Death of a Monarchy

25 Choices somehow are to be made.


– Não, mas... —

– Volte comigo Anne! — ele disse alto.

– Anne não vai a lugar nenhum. — Henrique Disse.

– Tu aprovastes meu casamento! — Vlad disse apontando o dedo indicador a Henrique.

– Posso anulá-lo. — Henrique respondeu calmamente.

– Quer causar uma guerra? —

– Ninguém vai fazer guerra! — eu disse.

– Não respondeu nenhuma de minhas cartas, Anne. — Vlad disse.

– Não recebi nenhuma. —

– Mandei-lhe centenas, e nenhuma resposta. Meu país está em paz. Já podes voltar, está segura. —

– Eu não posso Vlad. —

– Por quê? —

– Preciso falar-lhe a sós. — disse e todos retiraram-se, somente eu e Vlad ficamos lá.

– Agora diga-me. —

– Eu estou grávida. — comecei a chorar.

– Mas o que foi Anne, ele será o príncipe da Valáquia. -

– Eu não sei. — disse aos prantos.

– Como não sabe? —

– Não sei se a criança é sua. -

– Dormistes com outro? —

– Eu não me lembro. Acredito que tinha algo no vinho. —

– Como ousas humilhar-me assim? —

– Vlad, eu errei! Eu sei disso! E peço seu perdão. Nunca foi de minha intenção humilhar-te. -

Ele começou a retirar a aliança e a segurou entre os dedos.

– Não Vlad! — chorei desesperadamente.

– Anne, olhe em meus olhos, e diga que não ama Henrique. -

ainda chorando, olhava em seus olhos.

– Diga! — ele segurou forte meus ombros. — Diga Anne!

– Não posso. —

– É isso o que quer Anne!? — ele gritou.

– Vlad, por favor. — caí em prantos.

– Não posso conviver com tamanha desonra. —

– Vlad. -

– Quer saber de algo? Fique aqui! Case-se com ele. Nunca mais me procure. —

– Mas e se essa criança for sua? -

– Pois escolha o pai que a queira criar! Tu escolhestes um marido que não sabe lidar com traições. —

– Mas.. — tentei dizer algo, me explicar, mas não havia como.

– Seja feliz, Anne. — ele se virou e caminhou depressa. Corri em sua direção e segurei seu braço.

Vlad virou-se e segurou fortemente meus dois pulsos em uma de suas mãos.

– E se procurar-me novamente, te arrependerás. — lançou-me contra a parede e foi embora.

Levantei-me e tentei me recompor. Precisava de ar fresco, fui até o jardim.

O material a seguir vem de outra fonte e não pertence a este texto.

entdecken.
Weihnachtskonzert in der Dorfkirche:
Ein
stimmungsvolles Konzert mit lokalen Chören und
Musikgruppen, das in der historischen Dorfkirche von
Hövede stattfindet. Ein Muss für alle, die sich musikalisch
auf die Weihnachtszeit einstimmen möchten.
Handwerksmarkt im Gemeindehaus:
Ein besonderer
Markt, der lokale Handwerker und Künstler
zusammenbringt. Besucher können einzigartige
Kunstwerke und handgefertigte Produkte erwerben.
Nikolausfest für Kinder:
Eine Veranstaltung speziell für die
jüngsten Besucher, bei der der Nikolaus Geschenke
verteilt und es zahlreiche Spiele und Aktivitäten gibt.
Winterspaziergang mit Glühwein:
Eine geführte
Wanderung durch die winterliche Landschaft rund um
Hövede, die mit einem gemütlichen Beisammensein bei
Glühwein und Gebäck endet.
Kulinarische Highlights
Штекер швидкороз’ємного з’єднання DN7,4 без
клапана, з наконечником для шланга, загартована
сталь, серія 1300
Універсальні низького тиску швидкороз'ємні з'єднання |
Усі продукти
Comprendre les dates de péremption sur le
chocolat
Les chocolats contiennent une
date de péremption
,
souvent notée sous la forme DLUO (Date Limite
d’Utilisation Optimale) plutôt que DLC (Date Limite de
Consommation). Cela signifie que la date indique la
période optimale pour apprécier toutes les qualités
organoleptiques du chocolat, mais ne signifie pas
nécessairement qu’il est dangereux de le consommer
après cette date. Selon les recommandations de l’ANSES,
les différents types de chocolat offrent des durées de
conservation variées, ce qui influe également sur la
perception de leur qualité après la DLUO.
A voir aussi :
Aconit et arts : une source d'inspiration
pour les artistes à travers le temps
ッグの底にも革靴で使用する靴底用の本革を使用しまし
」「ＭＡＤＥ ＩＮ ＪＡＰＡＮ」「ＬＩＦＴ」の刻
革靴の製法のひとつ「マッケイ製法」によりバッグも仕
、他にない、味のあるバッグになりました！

Sentía-me de alguma maneira calma naquele lugar.

Comecei a caminhar pelos roseirais e a observar tudo ao meu redor, sentir o ar fresco e gélido, a brisa que balançava as folhas das macieiras.

Sentei-me em um dos balanços que ficava perto de um dos labirintos. Ouvi que alguém se aproximava, olhei e vi que era Henrique.

– Como está? — ele perguntou sentando-se ao meu lado.

– Está tudo bem. —

– Mesmo? —

– sim. — repeti diversas vezes em minha mente para convencer-me.

– Não parece, minha cara. —

– eu preciso de um tempo. Talvez eu deva voltar para Hever Castle, ou casar-me com um comerciante, para não chamar a atenção. —

– Anne, não diga essas bobagens. — ele depositou suas mãos sobre as minhas. — Eu não a deixarei só. —

– Será melhor para todos, tente entender Henrique. — eu disse segurando suas mãos. —

– Não Anne. —

– Eu preciso de um tempo. — eu me retirei e fiquei vagando por aqueles jardins até a madrugada.

O sol ainda tardava a aparecer, deitei-me sob a sombra de uma árvore. As palpebras começaram então a pesar, repousei por alguns minutos.